PROMPT: Quote the text of every one of the records below word for word, leaving out the pictures.

Chart analysis data:
____________________
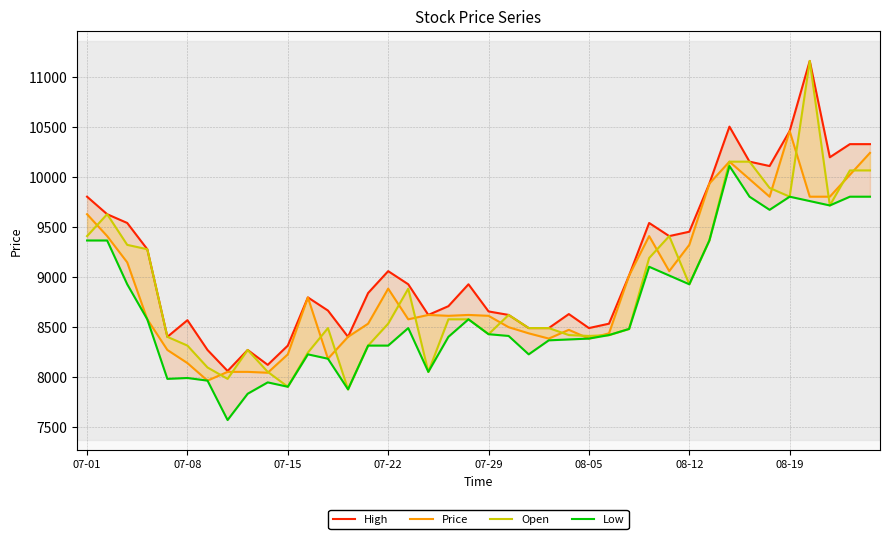

Which series has the largest total across all categories?

High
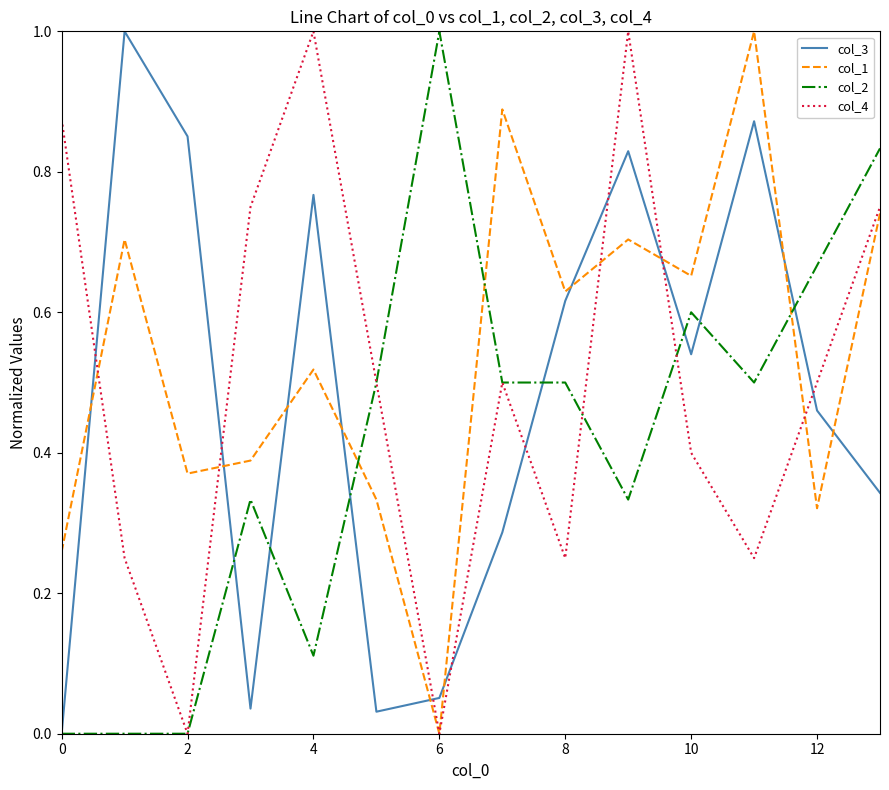

What is the highest value of the col_3 series?

1.0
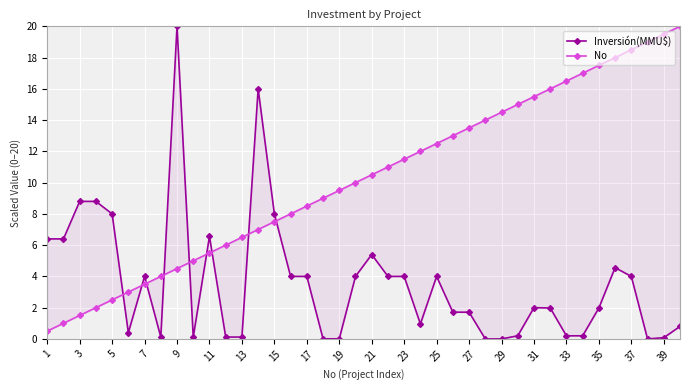

What is the total value across all series at 35?

9.0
____________________
SOLUTION TO THIS TASK:
Which series has the largest total across all categories?

High

What is the highest value of the col_3 series?

1.0

What is the total value across all series at 35?

9.0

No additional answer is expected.